Each generation made its own specific contribution, from Robert Newman (1620-1683) of Dorking, who rose from gardener to gentleman, and - for his skills in assisting the Hon. Henry Howard establish his celebrated garden at Deepdene - earned the respect of both John Aubrey and John Evelyn. Robert’s descendants later settled in Epsom at the height of its popularity as a fashionable spa and showed themselves to be solid and enterprising. William Newman (1687-1738) and his cousin, Hugh Newman (1689-1745), were both Epsom bricklayers – the speculative builders of the 18th century – and became wealthy in the service of the gentry who wanted fine houses outside the capital.

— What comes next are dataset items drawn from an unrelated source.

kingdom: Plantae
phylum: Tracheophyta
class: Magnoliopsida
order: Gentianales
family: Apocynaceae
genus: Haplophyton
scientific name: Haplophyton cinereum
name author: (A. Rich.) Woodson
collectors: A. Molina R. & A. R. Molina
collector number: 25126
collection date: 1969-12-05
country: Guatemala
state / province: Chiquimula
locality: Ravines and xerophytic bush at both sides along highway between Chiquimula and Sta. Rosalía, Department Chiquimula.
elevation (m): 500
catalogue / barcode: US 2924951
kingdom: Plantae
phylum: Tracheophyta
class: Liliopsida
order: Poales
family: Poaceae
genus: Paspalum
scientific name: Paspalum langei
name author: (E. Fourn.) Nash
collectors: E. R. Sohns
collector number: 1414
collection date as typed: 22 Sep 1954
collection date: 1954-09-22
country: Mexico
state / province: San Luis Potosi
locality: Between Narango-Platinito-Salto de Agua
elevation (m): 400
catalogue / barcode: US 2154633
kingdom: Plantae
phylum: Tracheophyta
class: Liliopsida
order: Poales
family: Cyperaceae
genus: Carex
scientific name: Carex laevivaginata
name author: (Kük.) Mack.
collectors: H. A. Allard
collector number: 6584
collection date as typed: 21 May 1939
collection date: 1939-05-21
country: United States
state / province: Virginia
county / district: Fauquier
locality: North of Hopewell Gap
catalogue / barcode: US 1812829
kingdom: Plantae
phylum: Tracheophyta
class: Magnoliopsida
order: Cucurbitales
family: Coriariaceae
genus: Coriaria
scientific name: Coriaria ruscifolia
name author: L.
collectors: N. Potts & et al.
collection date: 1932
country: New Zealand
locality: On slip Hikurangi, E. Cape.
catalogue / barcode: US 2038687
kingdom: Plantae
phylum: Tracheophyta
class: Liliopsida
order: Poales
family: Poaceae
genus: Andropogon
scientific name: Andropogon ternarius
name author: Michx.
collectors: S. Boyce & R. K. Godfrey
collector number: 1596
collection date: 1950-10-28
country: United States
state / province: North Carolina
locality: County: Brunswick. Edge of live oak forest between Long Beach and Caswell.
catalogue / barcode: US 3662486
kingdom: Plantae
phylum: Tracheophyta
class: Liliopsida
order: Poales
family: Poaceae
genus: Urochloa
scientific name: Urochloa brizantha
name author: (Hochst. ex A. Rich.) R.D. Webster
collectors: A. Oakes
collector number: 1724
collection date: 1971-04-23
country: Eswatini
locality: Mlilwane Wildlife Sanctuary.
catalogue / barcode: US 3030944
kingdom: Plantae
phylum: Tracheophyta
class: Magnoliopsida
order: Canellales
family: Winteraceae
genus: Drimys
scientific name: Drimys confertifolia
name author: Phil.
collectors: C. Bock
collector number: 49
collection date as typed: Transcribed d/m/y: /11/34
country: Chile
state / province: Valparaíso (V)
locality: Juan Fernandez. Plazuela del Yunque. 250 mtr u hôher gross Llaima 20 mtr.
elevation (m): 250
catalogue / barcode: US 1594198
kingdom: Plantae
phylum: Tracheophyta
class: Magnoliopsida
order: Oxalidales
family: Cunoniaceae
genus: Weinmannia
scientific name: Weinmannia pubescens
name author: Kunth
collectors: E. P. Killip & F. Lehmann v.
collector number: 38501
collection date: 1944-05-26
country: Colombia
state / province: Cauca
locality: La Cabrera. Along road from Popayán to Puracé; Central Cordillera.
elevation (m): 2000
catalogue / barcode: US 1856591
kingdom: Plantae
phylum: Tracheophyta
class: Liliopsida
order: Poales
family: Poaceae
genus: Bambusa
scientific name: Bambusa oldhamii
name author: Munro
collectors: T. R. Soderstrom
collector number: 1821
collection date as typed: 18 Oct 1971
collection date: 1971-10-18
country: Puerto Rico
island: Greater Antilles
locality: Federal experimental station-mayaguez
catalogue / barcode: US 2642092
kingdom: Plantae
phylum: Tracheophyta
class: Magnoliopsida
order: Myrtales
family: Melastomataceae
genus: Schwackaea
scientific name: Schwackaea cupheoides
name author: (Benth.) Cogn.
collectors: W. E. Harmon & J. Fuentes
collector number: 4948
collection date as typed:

In 1784 John Newman (1745-1815), having mortgaged his inheritance, set off for London with his young family, in search of a brighter future. Their memory of better times and a lost inheritance was to haunt them as they struggled to maintain life in a harsh environment. A clandestine marriage, suicides and dwindling bequests, marks out their progress from elegant Regency terraces to the overcrowded alleyways and courts of the Strand and produces a colourful cavalcade of cardmakers, court & bank officials, paupers, clergy, soldiers, sailors and grocers. Straddling the nineteenth century is the remarkable figure of Joseph Potter (1769-1855), mariner, parish beadle and pensioner at Greenwich Hospital, who left a vivid autobiography for the instruction of his Newman descendants. The marriage of his daughter, Elizabeth Myres Potter (1801-1846) to Samuel Hugh Newman (1798-1857) defines the demarcation between Sylvan Surrey and Babylon.